Stanford CS236: Deep Generative Models I 2023 I Lecture 16 - Score Based Diffusion Models
06 May 2024 (7 months ago)
Score-based models
- Score-based models estimate the gradient of the log-likelihood (score) of a data distribution using a neural network.
- Denoising score matching is an efficient way to estimate the score of a noise-perturbed data distribution by training a model to denoise the data.
- Score-based models can be seen as the limit of infinite noise levels.
Diffusion models
- Diffusion models can be interpreted as a type of variational autoencoder, where the score function acts as the encoder and the denoising process acts as the decoder.
- Diffusion models can be converted into ordinary differential equations (ODEs), allowing for exact likelihood computation and efficient sampling methods.
- Controllable generation in diffusion models can be achieved by incorporating additional information or side information into the model.
- Diffusion models are a type of generative model that can generate realistic-looking images.
- They work by gradually adding noise to an image until it becomes completely random, and then gradually removing the noise to generate a new image.
- The training objective of a diffusion model is to maximize the evidence lower bound, which is a measure of how well the model can reconstruct the original image.
- The encoder in a diffusion model is fixed and simply adds noise to the image, while the decoder is a neural network that learns to remove the noise.
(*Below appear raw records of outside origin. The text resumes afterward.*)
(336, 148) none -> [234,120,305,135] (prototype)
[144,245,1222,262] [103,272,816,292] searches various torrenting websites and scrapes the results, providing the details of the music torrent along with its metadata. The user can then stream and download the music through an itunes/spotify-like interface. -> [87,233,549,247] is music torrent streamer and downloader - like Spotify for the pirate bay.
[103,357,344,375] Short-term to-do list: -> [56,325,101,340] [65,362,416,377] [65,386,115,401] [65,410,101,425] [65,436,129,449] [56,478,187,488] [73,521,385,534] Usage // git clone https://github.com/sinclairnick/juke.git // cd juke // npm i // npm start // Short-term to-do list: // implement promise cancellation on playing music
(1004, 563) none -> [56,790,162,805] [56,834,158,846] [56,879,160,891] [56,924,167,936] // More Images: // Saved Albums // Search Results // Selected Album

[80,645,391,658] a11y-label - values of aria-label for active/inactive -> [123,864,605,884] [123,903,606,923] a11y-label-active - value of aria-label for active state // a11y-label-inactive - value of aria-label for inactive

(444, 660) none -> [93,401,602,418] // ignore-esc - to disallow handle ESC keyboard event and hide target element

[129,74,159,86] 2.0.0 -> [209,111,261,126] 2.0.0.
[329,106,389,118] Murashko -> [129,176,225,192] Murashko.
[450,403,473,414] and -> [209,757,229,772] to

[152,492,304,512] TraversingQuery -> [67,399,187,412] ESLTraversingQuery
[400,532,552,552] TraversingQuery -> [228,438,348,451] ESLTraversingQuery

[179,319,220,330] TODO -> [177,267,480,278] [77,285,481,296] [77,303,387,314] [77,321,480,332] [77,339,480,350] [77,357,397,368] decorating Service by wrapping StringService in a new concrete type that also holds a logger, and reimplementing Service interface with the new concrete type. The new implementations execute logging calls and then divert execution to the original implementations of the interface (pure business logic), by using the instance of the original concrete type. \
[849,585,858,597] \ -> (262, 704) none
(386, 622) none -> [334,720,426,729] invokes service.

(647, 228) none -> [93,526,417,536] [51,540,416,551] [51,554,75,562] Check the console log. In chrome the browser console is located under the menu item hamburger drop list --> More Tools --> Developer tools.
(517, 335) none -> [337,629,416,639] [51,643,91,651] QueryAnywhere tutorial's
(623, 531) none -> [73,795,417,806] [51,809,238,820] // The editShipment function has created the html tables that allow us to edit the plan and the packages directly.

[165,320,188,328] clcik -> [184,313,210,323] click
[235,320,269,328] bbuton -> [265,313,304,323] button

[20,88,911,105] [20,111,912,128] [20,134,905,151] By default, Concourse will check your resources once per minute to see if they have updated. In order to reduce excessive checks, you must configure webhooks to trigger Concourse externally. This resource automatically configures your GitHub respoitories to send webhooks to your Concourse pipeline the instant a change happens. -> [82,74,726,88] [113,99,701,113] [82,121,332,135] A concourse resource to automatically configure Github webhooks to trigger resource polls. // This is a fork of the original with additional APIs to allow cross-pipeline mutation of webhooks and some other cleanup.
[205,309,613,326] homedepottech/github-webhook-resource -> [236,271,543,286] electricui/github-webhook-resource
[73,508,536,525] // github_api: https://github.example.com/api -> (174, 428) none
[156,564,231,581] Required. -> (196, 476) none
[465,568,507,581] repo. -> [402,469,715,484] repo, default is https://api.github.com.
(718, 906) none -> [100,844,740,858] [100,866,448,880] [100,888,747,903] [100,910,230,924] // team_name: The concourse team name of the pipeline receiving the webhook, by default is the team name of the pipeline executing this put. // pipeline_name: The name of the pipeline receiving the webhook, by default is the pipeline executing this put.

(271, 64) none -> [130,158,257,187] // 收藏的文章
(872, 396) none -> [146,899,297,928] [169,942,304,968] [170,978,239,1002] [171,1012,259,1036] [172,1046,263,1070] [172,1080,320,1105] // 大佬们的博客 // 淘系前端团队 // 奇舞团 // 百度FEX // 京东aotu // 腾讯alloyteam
- The loss function for a diffusion model is the same as the denoising score matching loss, which means that the model is learning to estimate the scores of the noise-perturbed data distributions.
- The sampling procedure for a diffusion model is similar to the Langevin dynamics used in score-based models, but with different scalings of the noise.
- Traditional diffusion models use a discrete number of steps to add noise, but a continuous-time diffusion process can be described using a stochastic differential equation.
- The reverse process of going from noise to data can also be described using a stochastic differential equation, and the solution to this equation can be used to generate data.
- The score function is a key component of the stochastic differential equation, and it can be estimated using score matching.
- In practice, continuous-time diffusion models can be implemented by discretizing the stochastic differential equation and using numerical solvers to solve it.
- Score-based models attempt to correct numerical errors in diffusion models by running Langevin dynamics for a time step.
- DDPM is a predictor type of discretization of the underlying stochastic differential equation, while score-based models are corrector type.
- The diffusion implicit model (DIM) converts the stochastic differential equation into an ordinary differential equation with the same marginals at every time step.
- DIM has two advantages: it can be more efficient and it can be converted into a flow model with exact likelihood evaluation.
Noise Conditional Score Network (NCSN)
- The Noise Conditional Score Network (NCSN) estimates the scores of noise-perturbed data distributions by iteratively reducing the amount of noise in the sample.
- The inverse process of NCSN, which generates samples for the denoising score matching law, involves adding noise to the data at every step until pure noise is reached.
- The process of going from data to noise can be seen as a Markov process where noise is added incrementally, and the joint distribution over the random variables is defined as the product of conditional densities.
- The encoder in NCSN is a simple procedure that maps the original data point to a vector of latent variables by adding noise to it.
- The marginals of the distribution are also Gaussian, and the probability of transitioning from one noise level to another can be computed in closed form.
- NCSN can efficiently generate samples at a specific time step without simulating the whole chain, making it computationally efficient.
- The diffusion process in NCSN is analogous to heat diffusion, where probability mass is spread out over the entire space.
- To invert the NCSN process during inference, several conditions need to be met, including the ability to smooth out the structure of the data distribution to facilitate sampling.
- The goal is to learn a probabilistic model that can generate data by inverting a process that destroys structure and adds noise to the data.
- The process of adding noise is defined by a transition kernel that spreads out the probability mass in a controllable way, such as Gaussian noise.
- The key idea is to learn an approximation of the reverse kernel that removes noise from a sample, which can be done variationally through a neural network.
- The generative distribution is defined by sampling from a simple prior and then sampling from the conditional distributions of the remaining variables one at a a time, going from right to left.
- The parameters of the conditional distributions are learned such that the generated samples have low signal-to-noise ratio, essentially reaching a steady state of pure noise.
- Alternatively, Langevin dynamics can be used to generate samples by correcting the mistakes made in the vanilla procedure, which requires more computation.
Training diffusion models
- The encoder in a diffusion model is fixed and simply adds noise to the image, while the decoder is a neural network that learns to remove the noise.
- Fixing the encoder to be a simple noise-adding function simplifies the training process.
- The Lambda parameters control the importance of different noise levels.
- The Beta parameters control how quickly noise is added.
- The architecture is similar to a noise-conditional score model, with a single decoder amortized across different noise levels.
- Training is efficient because the computation can be broken down into smaller, more manageable steps.